The third example has been chosen to illustrate the use of the pulsed wire anemometer in a flow in which there are fluctuations in a foreign gas concentration - Hall (1979). The pulsed wire anemometer is a time-of-flight device and so, unlike the hot wire anemometer, is not sensitive to variations in foreign gas concentration provided the flow is sensibly isothermal. In figure 6, the mean velocity and turbulent intensity distributions are shown through a rough wall turbulent boundary layer into which a continuous heavy gas release has occured. The profiles are compared with the case when the gas release is absent. Although the turbulence levels are no higher than in an ordinary turbulent boundary layer, such results could not have be obtained with a hot wire because the presence of the foreign gas would have serious effects on the heat transfer rates from the hot wire.
Before considering other types of pulsed wire technique, it should also be mentioned that near wall measurements with a crossed wire pulsed wire probe can be made if a through wall probe is constructed. Figure 7 shows a photograph of such a probe used by Castro and Dianat (1990). In this probe, the two sensor wires are welded to electrodes flush in the wall and are mounted at right angles to the wall by being welded to an outer electrode as shown. The pulsed wire is mounted on a micrometer traversing gear and can be traversed up and down between the two sensor wires. The geometry is thus the same as that of a normal crossed wire probe but it enables measurements to be made in the very near wall region. Figure 8 shows a comparison between pulsed wire measurements and hot wire measurements in a conventional turbulent boundary layer. The hot wire measurement were confined to the outer region of the boundary but the agreement with the pulsed wire results is very good. However, very close to the wall in the sub-layer, the pulsed wire results deviate from the viscous sub-layer profile. Castro and Dianat (1990) showed that this was due the effect of thermal diffusion on the transport of the tracer and they developed a simple method for correcting for this effect. Figure 9 shows the velocity profile in the sub-layer before and after their correction has been applied. With the correction, the agreement with the viscous sub-layer profile is now very good. Of course, the advantage of the pulsed wire probe is that it can be used in separating boundary layer flows. In addition to Castro and Dianat (1990), wall region measurements of this sort have also been made by Devenport, Evans and Sutton (1990).

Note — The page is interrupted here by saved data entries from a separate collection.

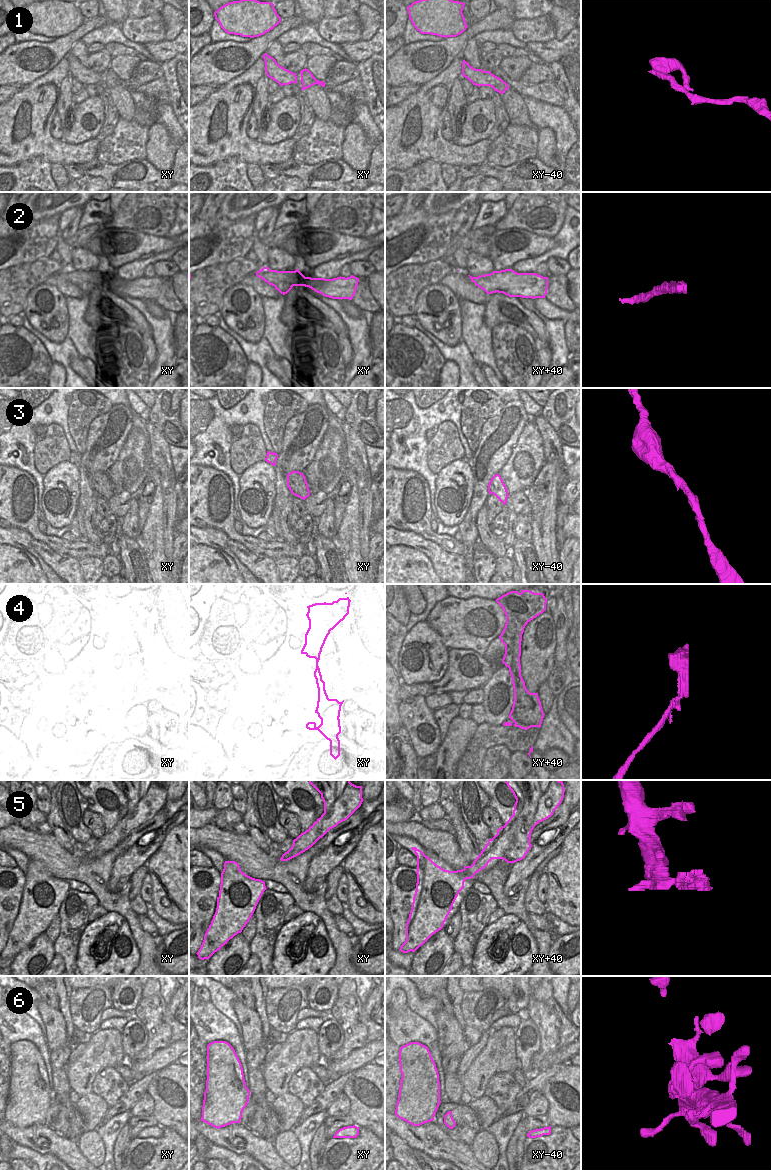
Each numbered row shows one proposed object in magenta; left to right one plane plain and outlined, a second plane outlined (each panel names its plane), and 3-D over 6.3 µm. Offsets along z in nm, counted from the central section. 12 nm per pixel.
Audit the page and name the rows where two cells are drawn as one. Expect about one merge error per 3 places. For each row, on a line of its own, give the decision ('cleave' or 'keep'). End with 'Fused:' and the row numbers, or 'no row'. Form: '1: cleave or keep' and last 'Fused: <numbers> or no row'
1: keep
2: keep
3: keep
4: cleave
5: cleave
6: keep
Fused: 4, 5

Limitations of the Pulsed Crossed-Wire Probe
It is important to stress the limitations of pulsed wire anemometry. The really significant limitations are as follows:
(i) In order to achieve satisfactory sensor wire signals, it is generally necessary to use sensor wires of 2.5 micron diameter Tungsten. These wires are usually in the range from 3-5 mm in length and can easily be broken by mechanical shock. The probes are much more fragile than hot wire probes and an experimental environment free of significant mechanical shocks is necessary. On the other hand, this problem should not be over-exaggerated because, with experience, it is possible to use probes for a considerable period without breaking them. As an example, a probe that the author uses for checking the electronic processing circuitry has been in use for five years without breaking a wire.
The fragility of the pulsed wire probes would be greatly reduced if, instead of the 2.5 micron Tungsten wires, thin films on Quartz fibres were used for the sensor elements. The technology for doing this is certainly now available but it would no doubt require some development work in order to construct such a probe.
(ii) The velocity range over which the probe can be used is limited to a range from about 0.1-0.2 metres/sec up to about 8-10 metres/sec. The lower limit comes from the need for the transport of the heat tracer to be dominated by convection rather than thermal diffusion. The upper limit arises from some restrictions in the signal processing circuitry and also that the single/noise ratio decreases with increasing velocity.
(iii) The flows must be isothermal. Clearly, if temperature fluctuations are present in the flow which are of the same order as the temperatures of the heat tracers then the individual heat tracer times-of-flight cannot be discerned.
The pulsed wire wall shear stress probe.
In the early period of developing the pulsed wire anemometer, Gaster (1969) suggested to the author that the technique might be used to develop a means of measuring wall shear stress that could be used in flows with large fluctuations in wall shear stress including reversals of stress direction. In the original idea, it was proposed to surface mount three parallel thin films with a geometry similar to that shown in the sketch in figure 10. The principle of operation is very similar to the pulsed wire velocity probe in that the central film is pulsed with a short duration voltage pulse and the time for the resultant heat tracer to reach one or other of the two sensor films is measured. On the basis of simple dimensional analysis, the time of flight, t, is related to the instantaneous velocity gradient, ¶u/¶y, the thermal diffusivity coefficient, k , and the space between the pulsed and sensor films, h, by the simple functional relationship
In the case of the wall probe, the transport of the heat tracer is through a combination of diffusion and convection. On the basis of a very simple argument, Bradbury and Ginder (1973) obtained a form for this relationship namely
Experiments carried out with surface mounted thin film gauges in a laminar flow channel resulted in the calibration results shown in figure 10. Considering the simplicity of the argument behind equation (4), the agreement with its general form is very good. However, a major drawback with these surface mounted thin film results was that the signal levels were very low (typical sensor film amplitudes were of the order of a few microvolts) with a poor signal to noise ratio. In spite of various efforts to improve the situation, it proved impossible to use surface mounted thin films in a turbulent flow. In order to produce a useable wall shear stress probe, it was necessary to resort to the use of thin wires mounted close to but not touching the surface. The small air gap (typically 50 micron) avoided heat loss to the substrate and improved the signal to noise ratio dramatically. It should be added that a whole series of numerical solutions to the heat convection/conduction equation were carried out by Ginder (1971) and these confirmed the findings of the experimental observations about the effect of the substrate on reducing the signal levels.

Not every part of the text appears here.